Dr Njenga, who was speaking during the oathing ceremony of MKU pioneer medical students before proceeding on internship, also underscored the need for the intern doctors to desist from administering dangerous drugs (DDA ) before getting clearance from their seniors.
She pointed out that some doctors were notorious in administering drugs like morphine without following the laid down guidelines, putting the lives of their patients at risk.
Twenty-Four MKU medical students took the oath clearing them to proceed on internship.
Currently, there are about 543 registered medical interns in the country. Kenya has about 15,752 doctors with one doctor expected to serve over 3000 people.
MKU Board of Directors Chairman Prof.
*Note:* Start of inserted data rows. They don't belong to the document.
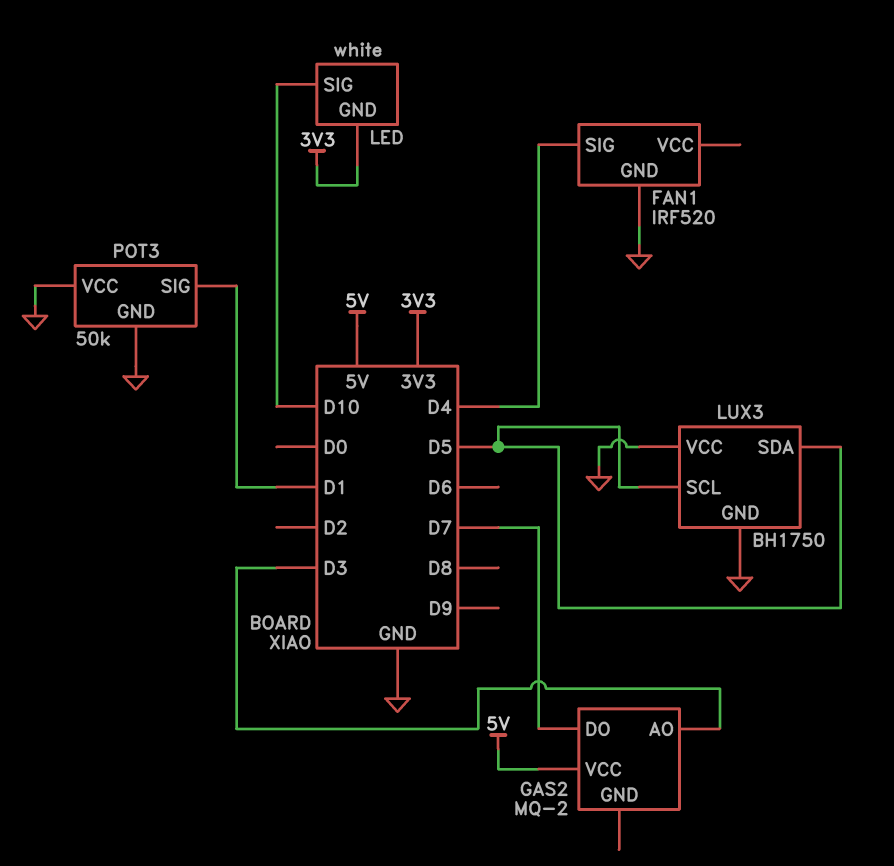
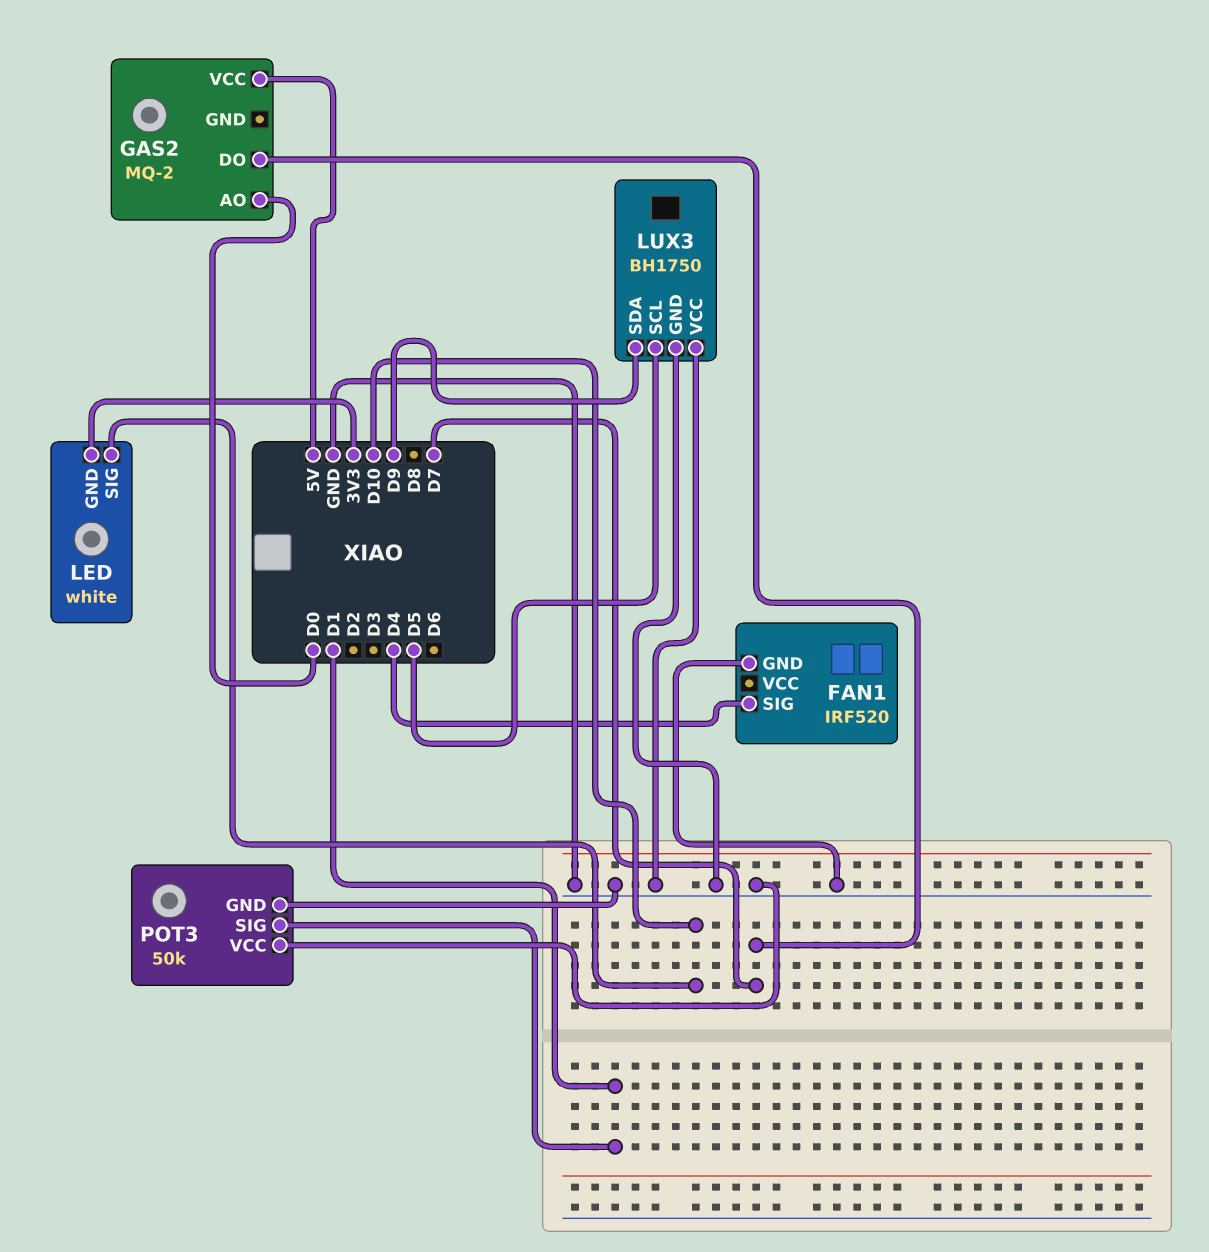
GAS2 pin AO: D3 -> D0
LUX3 pin SDA: D5 -> D9

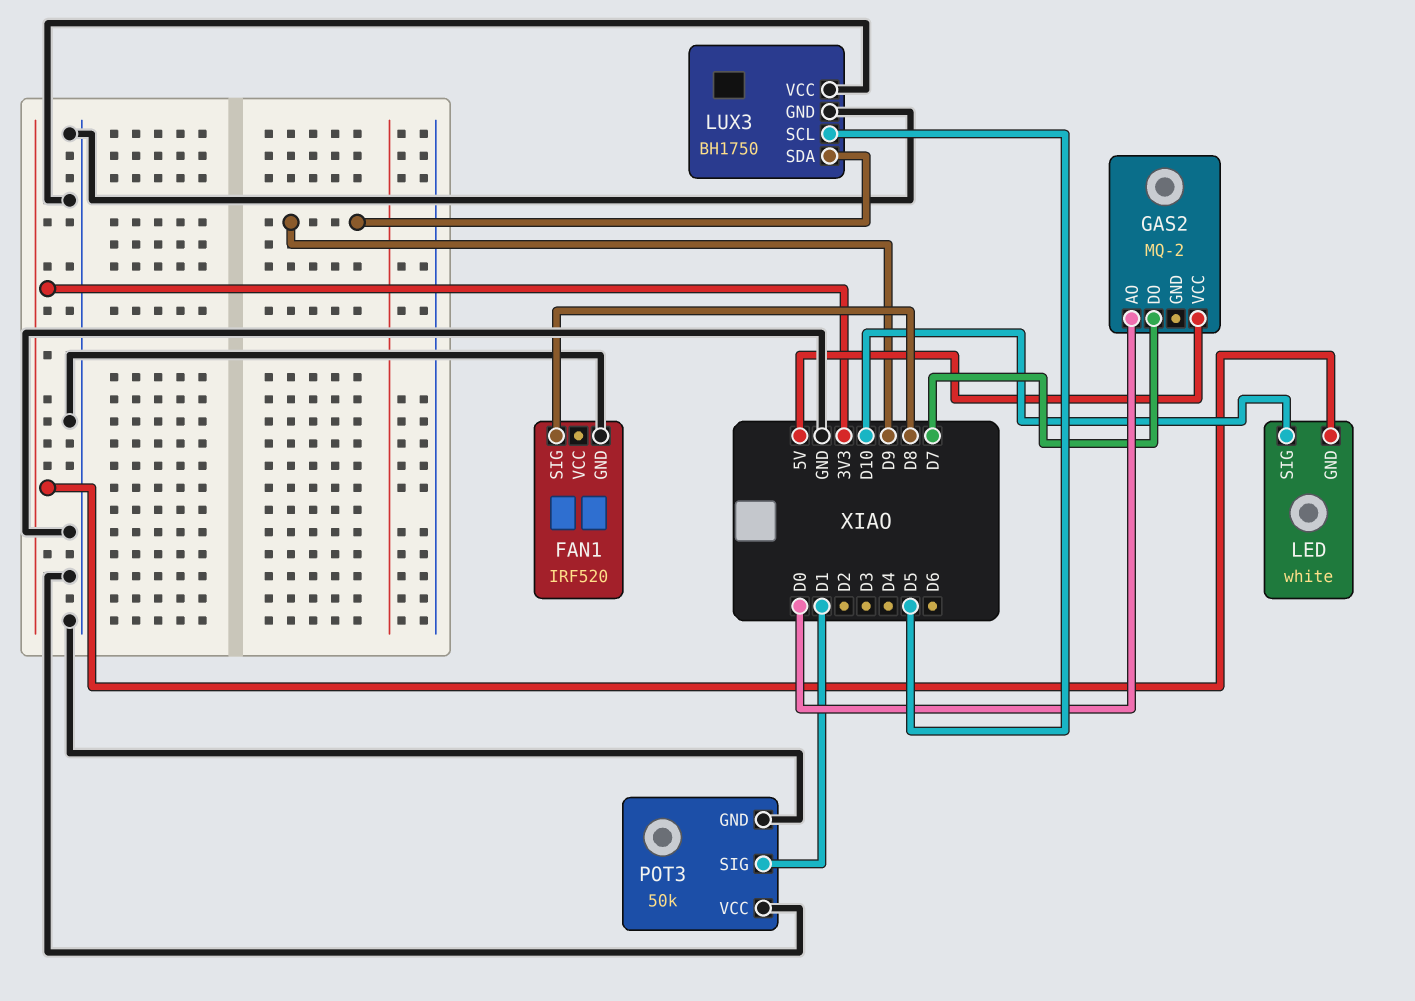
FAN1 pin SIG: D4 -> D8

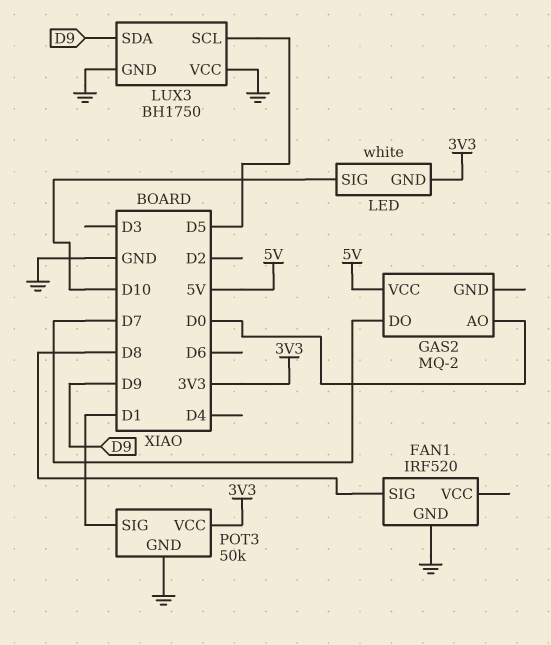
POT3 pin VCC: GND -> 3V3

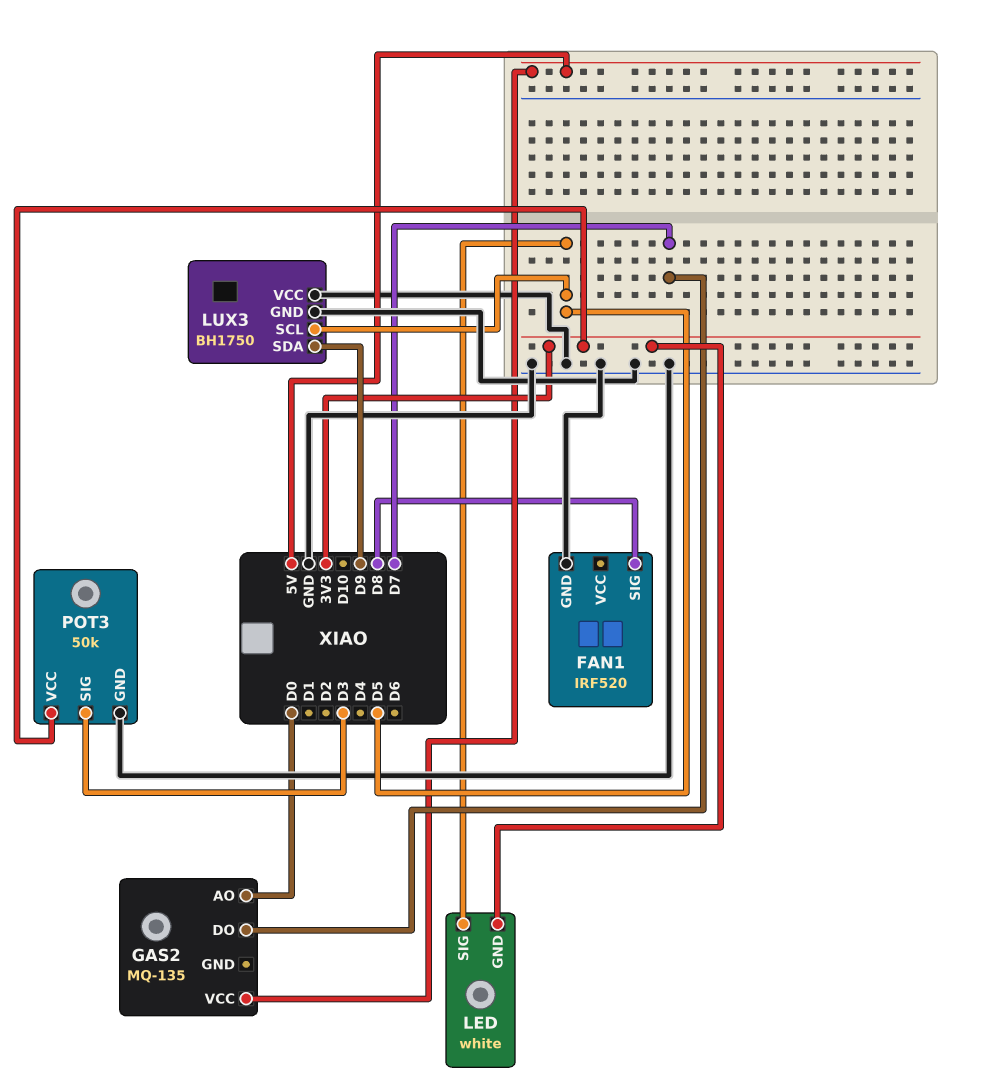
GAS2: MQ-2 -> MQ-135
LED pin SIG: D10 -> D5
POT3 pin SIG: D1 -> D3

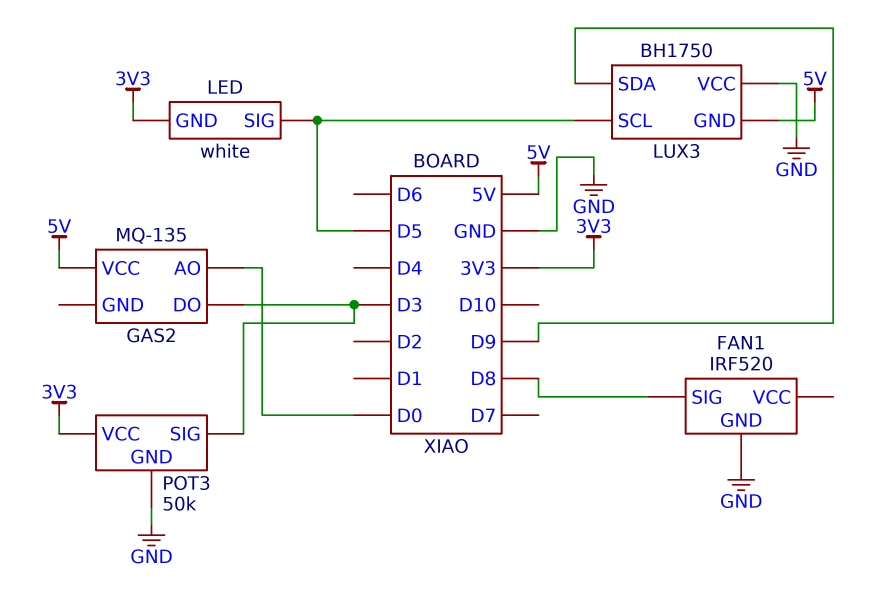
GAS2 pin DO: D7 -> D3
LUX3 pin GND: GND -> 5V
Simon Gicharu urged investors to invest in the health sector, even as the country goes through a period of turmoil in the health sector.
Last year, Mount Kenya University Medical School was ranked among the top in Kenya with a score of 82 out of the possible 100 points in an inspection conducted by a joint team of technical health experts from the East African Community (EAC) Partner States National Medical and Dental Practitioners Regulatory Councils. The medical school was established in 2014.
The University met the necessary requirements for the training of medical students in a task which ensured that 13 institutions were inspected.